As a matter of course, we normally consider removing various pollutants by direct means such as microbial degradation, chemical treatment that results in a change in the pollutant in some way that is to our benefit (usually oxidation/ reduction), or in some manner that results in products easily removed such as gases, various precipitants, or even degraded compounds that are no longer toxic. Some methods are entirely physical, such as centrifugation and filtration, even settling; others are semi-hybrid measures, such as exploitation of various adsorption criteria that do not require chemical change.

As scientists and engineers, we depend heavily on education, experience, and precedence. Every once in a while, we do everything correctly (or at least logically) and events evolve into a situation that is uncontrollable. Such a situation arose in West Texas that resulted in the formation of the “West Texas Dead Sea” — aka Lake Boehmer (Böhmer) — which inspired this article. In this particular case, we encountered extremely concentrated brines that are generating copious amounts of hydrogen sulfide (H₂S) at a highly toxic level. Where to go? Our general considerations need to be addressed firstly; but, after we exhaust them, we must move on. General considerations are listed in the following.

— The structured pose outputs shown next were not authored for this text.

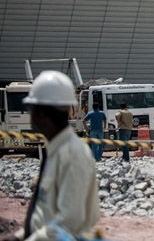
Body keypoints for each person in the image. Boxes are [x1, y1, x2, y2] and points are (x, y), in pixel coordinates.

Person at [16, 71, 100, 240]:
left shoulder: (73, 154)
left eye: (31, 109)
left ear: (41, 115)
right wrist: (20, 236)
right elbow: (43, 211)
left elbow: (69, 223)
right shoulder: (54, 151)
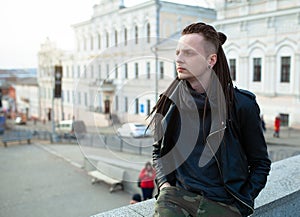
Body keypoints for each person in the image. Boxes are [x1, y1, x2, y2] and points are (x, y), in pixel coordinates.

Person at [149, 22, 271, 217]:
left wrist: (241, 203)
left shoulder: (241, 105)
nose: (179, 59)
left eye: (188, 53)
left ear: (211, 60)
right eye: (178, 52)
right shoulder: (171, 102)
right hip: (176, 198)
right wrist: (164, 185)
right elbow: (158, 151)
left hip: (223, 204)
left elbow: (260, 163)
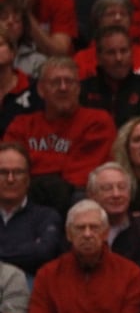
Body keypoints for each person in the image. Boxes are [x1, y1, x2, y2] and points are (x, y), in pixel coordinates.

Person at [27, 198, 140, 313]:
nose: (87, 234)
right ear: (69, 234)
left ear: (105, 233)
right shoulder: (47, 274)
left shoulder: (130, 273)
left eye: (94, 227)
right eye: (80, 228)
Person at [5, 57, 117, 211]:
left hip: (74, 204)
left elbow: (79, 178)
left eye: (69, 82)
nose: (63, 88)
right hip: (24, 202)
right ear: (41, 90)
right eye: (55, 82)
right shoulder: (22, 124)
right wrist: (58, 166)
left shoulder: (97, 121)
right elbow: (8, 168)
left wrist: (34, 165)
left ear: (78, 88)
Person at [86, 161, 140, 281]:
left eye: (122, 187)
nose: (116, 194)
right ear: (92, 195)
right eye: (107, 188)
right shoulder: (81, 230)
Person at [78, 22, 140, 127]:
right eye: (111, 52)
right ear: (99, 58)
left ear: (132, 53)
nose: (119, 58)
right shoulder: (83, 89)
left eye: (124, 51)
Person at [0, 140, 61, 276]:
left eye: (18, 172)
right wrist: (27, 249)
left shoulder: (46, 217)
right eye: (3, 172)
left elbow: (43, 253)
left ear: (28, 179)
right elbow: (34, 252)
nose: (10, 179)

Some pollutants must be considered separately that present some problem or other in seemingly inexhaustible quantities, such as toxic metallic ions, radioactive isotopes of various kinds and hazard levels, and especially defined compounds that are virtually completely refractory to either chemical or microbial degradation. Such compounds are now arising as per- and polyfluoroalkyl substances (PFAS) — virtual “forever chemicals” until we can design a method for their removal from waste streams.

Metallic ions are, by far, the easiest of these pollutants to remove. All that is required is to find an acceptable adsorbent so that the adsorbent/metallic ion complex is non-toxic and is removable from the wastestream. Examples include ferric hydroxide (the hydroxylated form of Fe₂O₃), which is effective in the adsorption of the various oxyanions of arsenic (As); and calcium sulfate (CaSO₄), which behaves similarly in the adsorption of selenium (Se) oxyanions. Note that many of these adsorbents of an ion-exchange nature are cationic exchangers, which is why these oxyanions are so hard to remove.

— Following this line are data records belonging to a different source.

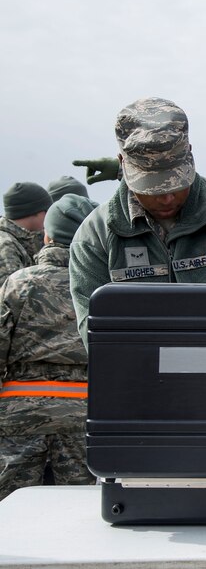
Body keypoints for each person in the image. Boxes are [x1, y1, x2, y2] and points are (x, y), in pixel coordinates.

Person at [69, 97, 206, 347]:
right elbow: (98, 337)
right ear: (124, 165)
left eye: (176, 182)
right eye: (152, 187)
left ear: (190, 155)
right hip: (141, 381)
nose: (167, 197)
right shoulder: (94, 237)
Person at [0, 194, 97, 500]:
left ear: (47, 235)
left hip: (19, 416)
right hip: (85, 416)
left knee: (11, 515)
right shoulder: (101, 287)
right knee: (77, 514)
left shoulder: (19, 283)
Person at [0, 183, 52, 288]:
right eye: (47, 211)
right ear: (37, 212)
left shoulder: (19, 239)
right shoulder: (5, 245)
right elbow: (14, 293)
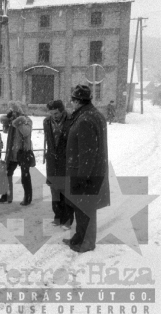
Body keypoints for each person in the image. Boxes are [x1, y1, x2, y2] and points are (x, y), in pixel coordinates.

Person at [64, 85, 110, 253]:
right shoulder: (95, 115)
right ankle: (78, 238)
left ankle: (87, 243)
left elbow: (87, 153)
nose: (71, 104)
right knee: (82, 209)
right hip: (92, 171)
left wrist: (81, 178)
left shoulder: (85, 120)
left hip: (85, 173)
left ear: (77, 101)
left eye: (73, 100)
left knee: (86, 210)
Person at [43, 100, 74, 227]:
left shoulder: (71, 121)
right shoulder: (46, 122)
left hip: (66, 160)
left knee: (66, 190)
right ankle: (58, 216)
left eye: (56, 113)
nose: (54, 116)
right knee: (54, 190)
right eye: (51, 113)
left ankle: (67, 219)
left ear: (62, 110)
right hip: (52, 161)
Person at [0, 101, 33, 205]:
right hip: (12, 152)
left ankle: (28, 198)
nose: (13, 113)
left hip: (23, 152)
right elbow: (5, 130)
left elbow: (26, 132)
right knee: (7, 174)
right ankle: (6, 196)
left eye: (14, 111)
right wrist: (7, 121)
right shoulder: (12, 121)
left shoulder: (27, 120)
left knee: (25, 176)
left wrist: (18, 122)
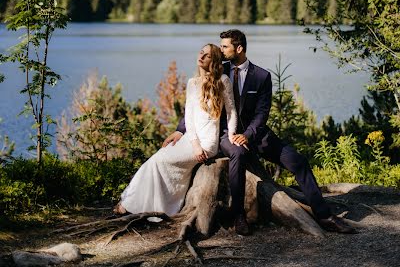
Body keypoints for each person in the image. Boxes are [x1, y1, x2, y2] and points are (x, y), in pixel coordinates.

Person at [165, 29, 357, 235]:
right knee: (237, 153)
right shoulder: (219, 71)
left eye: (225, 47)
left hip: (256, 135)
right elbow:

Radioisotope removal is a step up in difficulty and the number of variables that must be addressed. One needs to know the intensity of radiation encountered, the specific nature of the radiation, the various fluid dynamics involved in processing the wastestream, the sequestration of the radiation by a specific adsorbent, how this complex is to be stored after the radioisotope(s) have been sequestered, and many other parameters that one must address to satisfy the military and civilian authorities. Of overriding concern is to avoid treatment of any fissionable radioisotopes.

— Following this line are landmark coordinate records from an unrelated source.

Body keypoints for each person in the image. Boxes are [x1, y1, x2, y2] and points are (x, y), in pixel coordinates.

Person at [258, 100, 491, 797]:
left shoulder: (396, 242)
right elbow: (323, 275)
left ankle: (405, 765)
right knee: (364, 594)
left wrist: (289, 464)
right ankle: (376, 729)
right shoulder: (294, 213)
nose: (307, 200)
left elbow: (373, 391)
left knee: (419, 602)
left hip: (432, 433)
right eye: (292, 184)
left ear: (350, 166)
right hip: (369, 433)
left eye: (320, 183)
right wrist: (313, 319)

The remaining nightmare of removal involves the “eternal chemicals”, the PFAS that are quite difficult to remove because of several issues: variable definition of the actual compounds involved and their characterization (that is, straight-chain, branched, or substituted, or various combinations thereof); their refractory nature to chemical and microbial treatment; the difficulty of actually testing the efficacy of any treatment in the subsequent wastestream after removal of the PFAS; the current ineffective methods that are either available or proposed; and, finally, the nature of regulatory requirements (which are also a current nightmare).

We may have finally arrived at a situation where the best solution is one of physical removal in regard to these PFAS without involving any chemical or structural properties of the PFAS. We await only a meaningful assay that will enable us to issue a proof-of-claims of any treatment that proposes a solution to this problem. That is to say, the only way we can solve or remediate a problem is have a peer-reviewed method that can provide a statistically significant method where we are able to truly evaluate before-and-after conditions of whatever our solution to the problem is.

Dr. J.H. Wakefield is a consulting scientist/engineer with more than 30 years of experience in water/wastewater treatment. He holds advanced degrees in microbiology and physical/analytical chemistry and has been a practicing chemical and environmental engineer for many years.